*** Exercise input ***

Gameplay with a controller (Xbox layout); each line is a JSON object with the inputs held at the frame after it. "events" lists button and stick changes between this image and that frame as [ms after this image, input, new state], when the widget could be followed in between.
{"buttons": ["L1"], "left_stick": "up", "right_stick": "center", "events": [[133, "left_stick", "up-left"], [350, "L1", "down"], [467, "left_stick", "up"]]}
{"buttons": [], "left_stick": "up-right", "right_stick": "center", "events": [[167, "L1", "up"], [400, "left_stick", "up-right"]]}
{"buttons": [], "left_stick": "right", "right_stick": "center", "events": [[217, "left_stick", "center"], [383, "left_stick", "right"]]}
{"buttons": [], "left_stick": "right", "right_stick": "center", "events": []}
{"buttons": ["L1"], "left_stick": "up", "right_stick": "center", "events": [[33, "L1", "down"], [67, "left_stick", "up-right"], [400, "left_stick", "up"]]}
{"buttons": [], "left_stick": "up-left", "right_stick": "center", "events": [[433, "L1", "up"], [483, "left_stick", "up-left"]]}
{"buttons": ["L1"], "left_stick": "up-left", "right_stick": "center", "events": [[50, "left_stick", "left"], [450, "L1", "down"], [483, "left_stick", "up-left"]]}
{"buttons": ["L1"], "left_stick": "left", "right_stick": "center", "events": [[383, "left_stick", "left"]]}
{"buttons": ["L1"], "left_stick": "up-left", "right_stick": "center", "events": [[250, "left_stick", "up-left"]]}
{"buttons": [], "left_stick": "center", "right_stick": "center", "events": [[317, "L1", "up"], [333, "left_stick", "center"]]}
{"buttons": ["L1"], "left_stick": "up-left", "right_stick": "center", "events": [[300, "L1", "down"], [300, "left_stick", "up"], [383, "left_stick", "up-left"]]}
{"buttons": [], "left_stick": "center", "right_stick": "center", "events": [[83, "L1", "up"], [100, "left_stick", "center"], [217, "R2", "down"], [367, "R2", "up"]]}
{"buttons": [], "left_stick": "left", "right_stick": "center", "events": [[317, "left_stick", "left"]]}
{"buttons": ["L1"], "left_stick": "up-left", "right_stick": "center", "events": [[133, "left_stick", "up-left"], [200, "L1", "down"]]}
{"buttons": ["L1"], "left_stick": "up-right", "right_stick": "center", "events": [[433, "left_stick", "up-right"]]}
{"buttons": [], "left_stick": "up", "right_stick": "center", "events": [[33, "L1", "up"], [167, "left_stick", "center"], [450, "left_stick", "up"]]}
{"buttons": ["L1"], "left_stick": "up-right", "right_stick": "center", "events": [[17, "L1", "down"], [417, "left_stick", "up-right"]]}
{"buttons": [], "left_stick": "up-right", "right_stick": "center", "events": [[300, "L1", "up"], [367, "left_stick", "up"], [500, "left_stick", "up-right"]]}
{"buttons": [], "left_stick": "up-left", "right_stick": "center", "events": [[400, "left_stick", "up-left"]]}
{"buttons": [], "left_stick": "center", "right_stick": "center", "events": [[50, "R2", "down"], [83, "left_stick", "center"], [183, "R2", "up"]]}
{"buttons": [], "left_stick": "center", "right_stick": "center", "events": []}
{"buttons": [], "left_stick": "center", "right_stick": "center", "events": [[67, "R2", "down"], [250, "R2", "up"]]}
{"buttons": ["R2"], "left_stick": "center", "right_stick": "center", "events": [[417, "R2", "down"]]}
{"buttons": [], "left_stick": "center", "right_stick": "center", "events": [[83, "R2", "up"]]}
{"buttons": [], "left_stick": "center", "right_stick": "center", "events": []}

***

Collect each line of the entries that has the word "down", copying it in full.

{"buttons": ["L1"], "left_stick": "up", "right_stick": "center", "events": [[133, "left_stick", "up-left"], [350, "L1", "down"], [467, "left_stick", "up"]]}
{"buttons": ["L1"], "left_stick": "up", "right_stick": "center", "events": [[33, "L1", "down"], [67, "left_stick", "up-right"], [400, "left_stick", "up"]]}
{"buttons": ["L1"], "left_stick": "up-left", "right_stick": "center", "events": [[50, "left_stick", "left"], [450, "L1", "down"], [483, "left_stick", "up-left"]]}
{"buttons": ["L1"], "left_stick": "up-left", "right_stick": "center", "events": [[300, "L1", "down"], [300, "left_stick", "up"], [383, "left_stick", "up-left"]]}
{"buttons": [], "left_stick": "center", "right_stick": "center", "events": [[83, "L1", "up"], [100, "left_stick", "center"], [217, "R2", "down"], [367, "R2", "up"]]}
{"buttons": ["L1"], "left_stick": "up-left", "right_stick": "center", "events": [[133, "left_stick", "up-left"], [200, "L1", "down"]]}
{"buttons": ["L1"], "left_stick": "up-right", "right_stick": "center", "events": [[17, "L1", "down"], [417, "left_stick", "up-right"]]}
{"buttons": [], "left_stick": "center", "right_stick": "center", "events": [[50, "R2", "down"], [83, "left_stick", "center"], [183, "R2", "up"]]}
{"buttons": [], "left_stick": "center", "right_stick": "center", "events": [[67, "R2", "down"], [250, "R2", "up"]]}
{"buttons": ["R2"], "left_stick": "center", "right_stick": "center", "events": [[417, "R2", "down"]]}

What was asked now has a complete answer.